Catching you up on overnight happenings, and what to know today.
• As Subtropical Storm Alberto continues on its north-northwest track to the Panhandle, today’s forecast for Tampa Bay calls for scattered to numerous showers and thunderstorms, according to the National Weather Service. Highs will be in the mid to upper 80s.
• Stay with tampabay.com for the latest as we track Subtropical Storm Alberto, which is taking aim at the Florida Panhandle.
• And just what makes a "subtropical" storm, anyway? Kathryn Varn spoke with a meterologist to learn what distinguishes it from tropical storms. Read her story on tampabay.com.
• This morning, thousands of people will make their way to Arlington National Cemetery for the Memorial Day wreath-laying ceremony at the Tomb of the Unknown Soldier. Few people know the meaning of Memorial Day more than Benjamin Bell. The Tampa resident once served as an honor guard at the Tomb of the Unknowns. Bell earned his place among this group in 2001, just a month before the terrorist attacks of 9/11. Read Howard Altman’s story on Bell and the other soldiers who guard the monument, known as Sentinels.
• Memorial Day is a time to say "thank you" to our veterans. Check out our list of free offers for them to enjoy. Some even last all summer.
• In Florida’s Republican primary for governor, U.S. Rep. Ron DeSantis cast Agriculture Commissioner Adam Putnam as not being conservative enough on immigration in a chat May 2 with radio host John Fredericks. "Well, we are very different in our approach to illegal immigration," DeSantis said of Putnam. "When he was in the Congress, he supported the McCain amnesty, he even supported the gang of eight Schumer-Obama amnesty when he was ag commissioner. He didn’t even have to vote on it but he supported it. He opposed bringing troops, putting troops on our southern border using the National Guard." PolitiFact Florida focused on the question of whether Putnam opposed "putting troops on the southern border using the National Guard.
• In fifth grade, Aleesha Mance wrote about her sister’s killer, explaining how peer pressure and drugs led him to make bad decisions. In high school, she searched his name online, typing Jessy Joe Roten into Google. She saw news articles about a neo-Nazi teen serving a life sentence for firing into a black man’s house in April 1999. She saw photos of her 6-year-old twin, Ashley, who died that night on the living room couch.

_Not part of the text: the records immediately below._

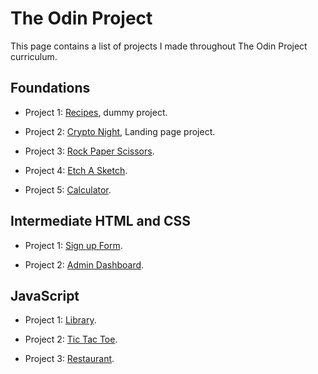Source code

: # The Odin Project

This page contains a list of projects I made throughout The Odin Project curriculum.

## Foundations

- Project 1: [Recipes](https://mahmoud-elnagar1698.github.io/The-Odin-Project/recipes/ "dummy project: a project with no useful information, just placeholders"), dummy project.

- Project 2: [Crypto Night](https://mahmoud-elnagar1698.github.io/The-Odin-Project/crypto-night/ "HTML, CSS (Flexbox)"), Landing page project.

- Project 3: [Rock Paper Scissors](https://mahmoud-elnagar1698.github.io/The-Odin-Project/rock-paper-scissors/ "JavaScript").

- Project 4: [Etch A Sketch](https://mahmoud-elnagar1698.github.io/The-Odin-Project/etch-a-sketch/ "JavaScript").

- Project 5: [Calculator](https://mahmoud-elnagar1698.github.io/The-Odin-Project/calculator/ "Foundation Final Project").

## Intermediate HTML and CSS

- Project 1: [Sign up Form](https://mahmoud-elnagar1698.github.io/The-Odin-Project/sign-up-form/ "Intermediate HTML and CSS  Project").

- Project 2: [Admin Dashboard](https://mahmoud-elnagar1698.github.io/The-Odin-Project/admin-dashboard/ "Intermediate HTML and CSS Final Project").

## JavaScript

- Project 1: [Library](https://mahmoud-elnagar1698.github.io/The-Odin-Project/library/ "OOP using prototype and constructor functions").

- Project 2: [Tic Tac Toe](https://mahmoud-elnagar1698.github.io/The-Odin-Project/tic-tac-toe/ "OOP using Factory, Module, and Mediator Patterns").

- Project 3: [Restaurant](https://mahmoud-elnagar1698.github.io/The-Odin-Project/restaurant/dist/ "Modular JS Project using Webpack").
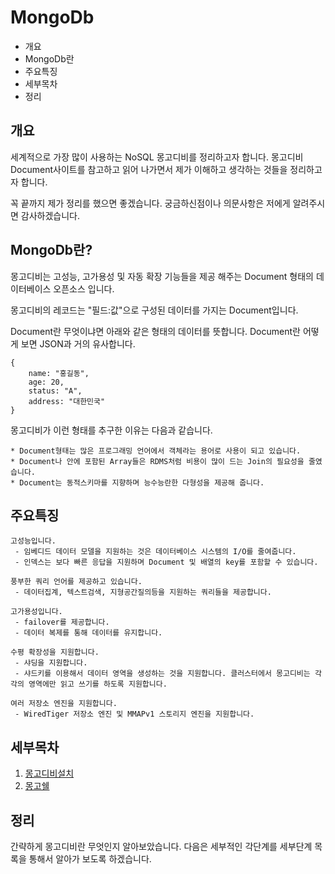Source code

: # MongoDb

* 개요
* MongoDb란
* 주요특징
* 세부목차
* 정리

## 개요
세계적으로 가장 많이 사용하는 NoSQL 몽고디비를 정리하고자 합니다. 몽고디비 Document사이트를 참고하고 읽어 나가면서 제가 이해하고 생각하는 것들을 정리하고자 합니다.
 
꼭 끝까지 제가 정리를 했으면 좋겠습니다. 궁금하신점이나 의문사항은 저에게 알려주시면 감사하겠습니다.
 
## MongoDb란? 
몽고디비는 고성능, 고가용성 및 자동 확장 기능들을 제공 해주는 Document 형태의 데이터베이스 오픈소스 입니다.

몽고디비의 레코드는 "필드:값"으로 구성된 데이터를 가지는 Document입니다.

Document란 무엇이냐면 아래와 같은 형태의 데이터를 뜻합니다. Document란 어떻게 보면 JSON과 거의 유사합니다.
 
    {
        name: "홍길동",
        age: 20,
        status: "A",
        address: "대한민국"
    }
    
몽고디비가 이런 형태를 추구한 이유는 다음과 같습니다.

    * Document형태는 많은 프로그래밍 언어에서 객체라는 용어로 사용이 되고 있습니다.
    * Document나 안에 포함된 Array들은 RDMS처럼 비용이 많이 드는 Join의 필요성을 줄였습니다.
    * Document는 동적스키마를 지향하며 능수능란한 다형성을 제공해 줍니다.
 
## 주요특징

    고성능입니다.
     - 임베디드 데이터 모델을 지원하는 것은 데이터베이스 시스템의 I/O를 줄여줍니다.
     - 인덱스는 보다 빠른 응답을 지원하며 Document 및 배열의 key를 포함할 수 있습니다.
      
    풍부한 쿼리 언어를 제공하고 있습니다.
     - 데이터집계, 텍스트검색, 지형공간질의등을 지원하는 쿼리들을 제공합니다.
      
    고가용성입니다.
     - failover를 제공합니다.
     - 데이터 복제를 통해 데이터를 유지합니다.
      
    수평 확장성을 지원합니다.
     - 샤딩을 지원합니다.
     - 샤드키를 이용해서 데이터 영역을 생성하는 것을 지원합니다. 클러스터에서 몽고디비는 각각의 영역에만 읽고 쓰기를 하도록 지원합니다.
      
    여러 저장소 엔진을 지원합니다.
     - WiredTiger 저장소 엔진 및 MMAPv1 스토리지 엔진을 지원합니다.
     
## 세부목차

1. [몽고디비설치](https://github.com/agatespider/MP/tree/master/MONGODB/001)
2. [몽고쉘](https://github.com/agatespider/MP/tree/master/MONGODB/002)
    
## 정리    
간략하게 몽고디비란 무엇인지 알아보았습니다. 다음은 세부적인 각단계를 세부단계 목록을 통해서 알아가
보도록 하겠습니다.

Roten, now 37, asked a homicide detective to pass along this message to Aleesha and her younger sister:
"I want them to know how very sorry I am for what I did."
Aleesha wrote back.
"I told him I did forgive him," she said. "I told him that if I could let him get out earlier or change anything about (his sentence), that I would."
This month, on the 26th birthday she would have shared with Ashley, she did. Read Laura Morel’s moving story on the power of forgiveness on tampabay.com.

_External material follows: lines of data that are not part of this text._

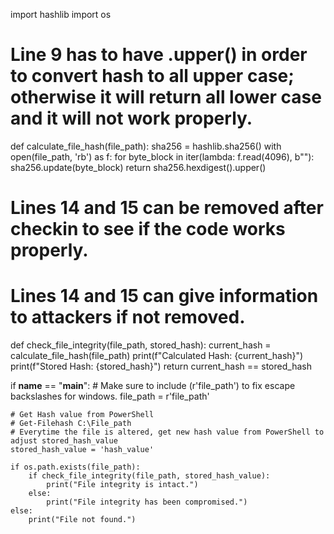 import hashlib
import os
# Line 9 has to have .upper() in order to convert hash to all upper case; otherwise it will return all lower case and it will not work properly.
def calculate_file_hash(file_path):
    sha256 = hashlib.sha256()
    with open(file_path, 'rb') as f:
        for byte_block in iter(lambda: f.read(4096), b""):
            sha256.update(byte_block)
    return sha256.hexdigest().upper()

# Lines 14 and 15 can be removed after checkin to see if the code works properly.
# Lines 14 and 15 can give information to attackers if not removed.
def check_file_integrity(file_path, stored_hash):
    current_hash = calculate_file_hash(file_path)
    print(f"Calculated Hash: {current_hash}")
    print(f"Stored Hash: {stored_hash}")
    return current_hash == stored_hash

if __name__ == "__main__":
    # Make sure to include (r'file_path') to fix escape backslashes for windows.
    file_path = r'file_path'

    # Get Hash value from PowerShell
    # Get-Filehash C:\File_path
    # Everytime the file is altered, get new hash value from PowerShell to adjust stored_hash_value
    stored_hash_value = 'hash_value'

    if os.path.exists(file_path):
        if check_file_integrity(file_path, stored_hash_value):
            print("File integrity is intact.")
        else:
            print("File integrity has been compromised.")
    else:
        print("File not found.")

• As Starbucks prepares to close its 8,000 locations for a national day of racial bias training for its nearly 175,000 employees tomorrow, we look at trespassing data on local Starbucks locations. The company wants people to think of Starbucks as a "third place" — coming after work and home. But for those without a job or a house, Starbucks is sometimes the "first place." The majority of trespass calls made by some of the busiest Starbucks in the Tampa Bay area were complaints about homeless people, the Tampa Bay Times found.

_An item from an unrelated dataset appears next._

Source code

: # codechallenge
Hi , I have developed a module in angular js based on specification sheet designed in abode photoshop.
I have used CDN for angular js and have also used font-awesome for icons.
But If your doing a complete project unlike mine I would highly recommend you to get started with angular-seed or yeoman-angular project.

• When Steve Matzkin agreed to serve as executive producer on a movie project titled Not Alone, he set a condition: It had to be made in Tampa. For starters, the community provides a fitting backdrop for the independent horror film about a family who buy a mansion with a curse. But more importantly, Hillsborough County offers a sweet incentive program — 10 percent back as cash rebates on money spent in the county. According to accounting by the Hillsborough County Clerk of the Circuit Court, incentives mean a better bottom line for Hillsborough County, Paul Guzzo writes.
• In the Tampa Bay Times’ latest installment on CareerSource: A few years back, the Pinellas County Science Center had fallen on hard times. Enter CareerSource Pinellas, which bought the center and its seven-acre site in St. Petersburg for $100 with plans to turn it into a STEM training center and one-stop shop for other services the jobs agency provides. The full board never approved the acquisition, and the building needed hundreds of thousands of dollars worth of repairs. CareerSource had to take out loans to pay for it. Now, a balloon payment is coming due and county taxpayers could be on the hook. Read the latest story by Mark Puente and Zack Sampson on tampabay.com.
•Plan your week! Here are the top things to do this week in Tampa Bay including an appearance by country’s Shania Twain and eight Buddhist monks building a sand mandala all week.
• Go beyond a one-hour stretching class and consider the value of finding a yoga retreat to clear your mind and body. There are a number of choices in the Tampa Bay area or within driving distance.